The main reason why travel reinforces my conservatism is twofold.  The first reason is because travel illuminates firsthand the horrors that (big) governments around the world have caused their own people. If there is a single common theme I see around the world when I travel, it’s big government.

“No rational person can deny that big governments have caused almost all the great evils of the last century, arguably the bloodiest in history.  Who killed the 20-30 million Soviet citizens in the Gulag Archipelago — big government or big business? Hint: There were no private businesses in the Soviet Union.  Who deliberately caused 75 million Chinese to starve to death — big government or big business?  Hint: See previous hint.

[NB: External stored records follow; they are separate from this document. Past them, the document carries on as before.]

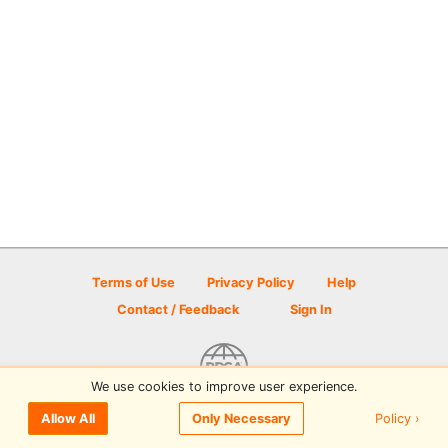
Terms of Use
Privacy Policy
Help
Contact / Feedback
Sign In
We use cookies to improve user experience.
© 2026 Disc Golf Scene powered by PDGA
Policy ›
Allow All
Only Necessary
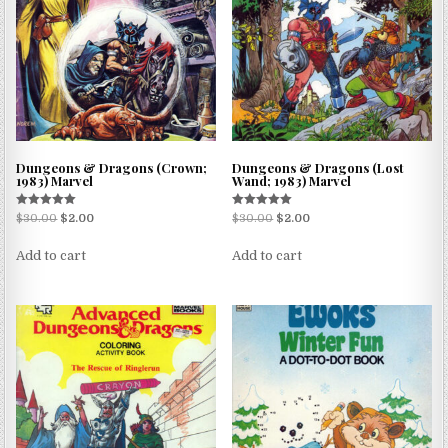
Dungeons & Dragons (Crown;
Dungeons & Dragons (Lost
1983) Marvel
Wand; 1983) Marvel
Rated
Rated
$
30.00
$
2.00
$
30.00
$
2.00
5.00
5.00
out of 5
out of 5
Add to cart
Add to cart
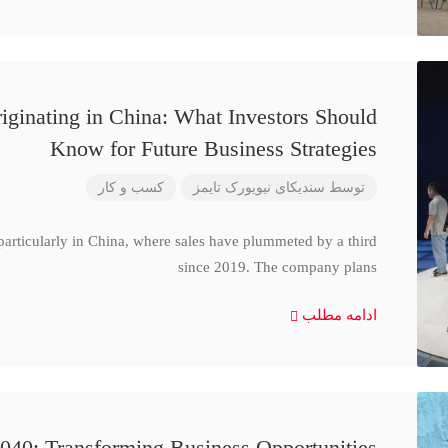
iginating in China: What Investors Should
Know for Future Business Strategies
کسب و کار
سندیکای نیویورک تایمز
توسط
particularly in China, where sales have plummeted by a third
since 2019. The company plans
ادامه مطلب
040: Transforming Business Opportunities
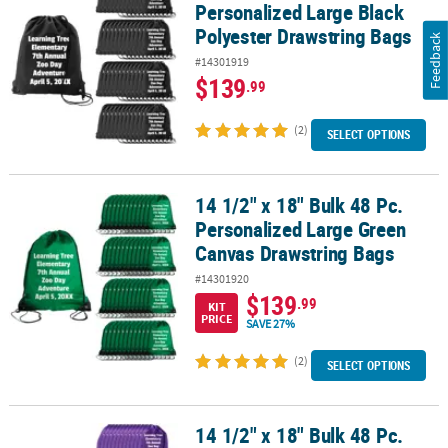
Personalized Large Black
Polyester Drawstring Bags
Feedback
#14301919
$139
.99
(2)
SELECT OPTIONS
14 1/2" x 18" Bulk 48 Pc.
14 1/2" x 18" Bulk 48 Pc. Personalized Large Green Canvas Drawst
Personalized Large Green
Canvas Drawstring Bags
#14301920
$139
.99
KIT
PRICE
SAVE 27%
(2)
SELECT OPTIONS
14 1/2" x 18" Bulk 48 Pc.
14 1/2" x 18" Bulk 48 Pc. Personalized Large Purple Canvas Draws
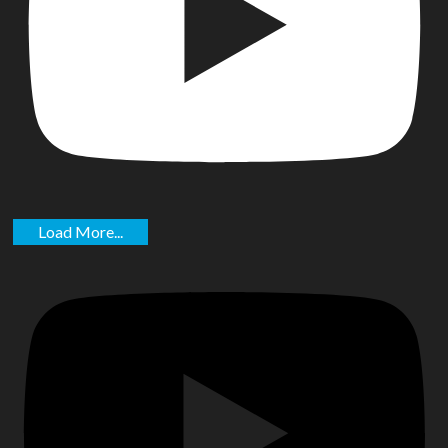
Load More...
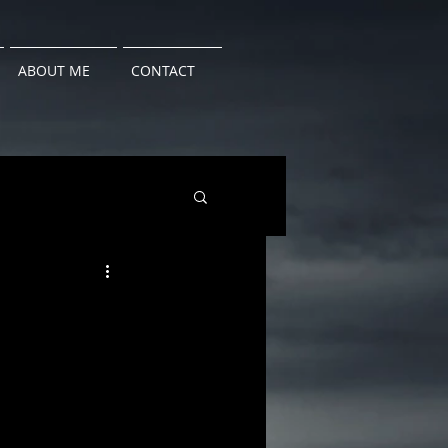
ABOUT ME
CONTACT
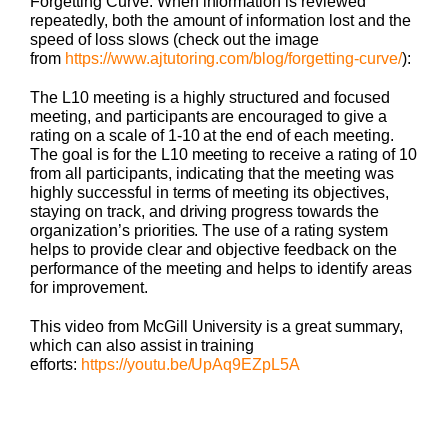
Forgetting Curve. When information is reviewed
repeatedly, both the amount of information lost and the
speed of loss slows (check out the image
from
https://www.ajtutoring.com/blog/forgetting-curve/
):
The L10 meeting is a highly structured and focused
meeting, and participants are encouraged to give a
rating on a scale of 1-10 at the end of each meeting.
The goal is for the L10 meeting to receive a rating of 10
from all participants, indicating that the meeting was
highly successful in terms of meeting its objectives,
staying on track, and driving progress towards the
organization’s priorities. The use of a rating system
helps to provide clear and objective feedback on the
performance of the meeting and helps to identify areas
for improvement.
This video from McGill University is a great summary,
which can also assist in training
efforts:
https://youtu.be/UpAq9EZpL5A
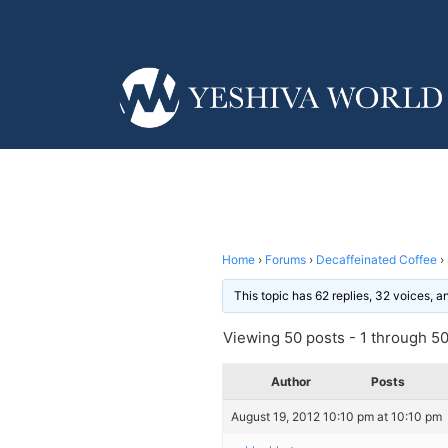
Home
›
Forums
›
Decaffeinated Coffee
›
This topic has 62 replies, 32 voices, 
Viewing 50 posts - 1 through 50 
Author
Posts
August 19, 2012 10:10 pm at 10:10 pm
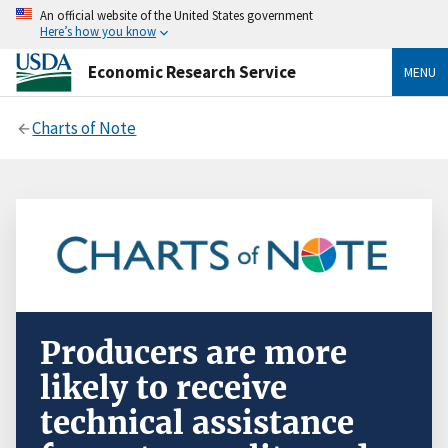
An official website of the United States government
Here’s how you know
Economic Research Service
MENU
Charts of Note
Producers are more
likely to receive
technical assistance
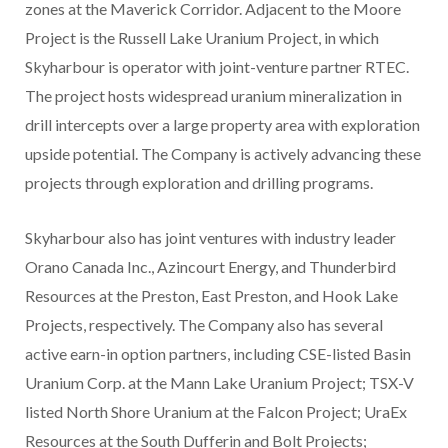
zones at the Maverick Corridor. Adjacent to the Moore
Project is the Russell Lake Uranium Project, in which
Skyharbour is operator with joint-venture partner RTEC.
The project hosts widespread uranium mineralization in
drill intercepts over a large property area with exploration
upside potential. The Company is actively advancing these
projects through exploration and drilling programs.
Skyharbour also has joint ventures with industry leader
Orano Canada Inc., Azincourt Energy, and Thunderbird
Resources at the Preston, East Preston, and Hook Lake
Projects, respectively. The Company also has several
active earn-in option partners, including CSE-listed Basin
Uranium Corp. at the Mann Lake Uranium Project; TSX-V
listed North Shore Uranium at the Falcon Project; UraEx
Resources at the South Dufferin and Bolt Projects;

Did Coca Cola kill five million Ukrainians?  Did Big Oil slaughter a quarter of the Cambodian population?  Would there have been a Holocaust without the huge Nazi state?   Whatever bad big corporations have done is dwarfed by the monstrous crimes — the mass enslavement of people, the deprivation of the most basic human rights, not to mention the mass murder and torture and genocide — committed by big governments.”  – Dennis Prager

Here’s a very good short piece and video on why big government is damaging to people.  Another nice piece about the last 100 years and the results of communism.

The second reason is that the U.S. is an anomaly.  The Founders of the United States feared big government.  Other countries embraced big government models.  The Founders preferred liberty over equality, religious freedom and the power of the individual vs. the power of the group.  The Founders came from places where your last name really mattered, and where governments had massive power over citizens.  From those fears, the Founders constructed a system that sought to limit the power of the federal government.  The United States is the first, and to my knowledge the only, country founded with the idea of a limited government.  When I tour through other countries, the power of the state, both past and present, is clearly visible.

“People don’t yearn for liberty.  They yearn to be taken care of.” – Dennis Prager

In discussions while touring Europe, I’ve heard some people refer to socialist and communist governments like Venezuela, Cuba, Russia, and China as being “conservative”.  But that can’t be true. The more conservative you get the less government you end up with.  The further right you go, the closer to anarchy you get.  The further left you go, the more government control you get and the closer you are to totalitarianism.  When I tour other countries, talk with people in those places about their lives, and learn about their history and things they have endured, it becomes very clear how good we have it here in the U.S.

“The bigger the government the smaller the citizen” – Dennis Prager.

Reflection

One of the most astonishing things about fellow travelers in the U.S. is that when they travel and see the horror that governments overseas have inflicted on their own people, that doesn’t deter them at all from their fondness of a bigger government.  For whatever reason, they seem to think that with all of the historical examples of big government being inefficient, causing chaos, exerting control and suppressing speech, inflicting starvation, murder, genocide, conflict and wars, that creating an even bigger state in their own country will somehow be a good thing (and lead to different results).

The past 2.5 weeks in Eastern Europe has reinforced my beliefs about power in the hands of the people vs. the state.  The Holodomor (Ukraine), the Holocaust, and the Soviet occupation of Eastern Europe for decades are all clear examples of governments drastically running amok.  The people here have endured so much it’s almost unbelievable.  The one thing all of those countries and people who have suffered have in common:  big government.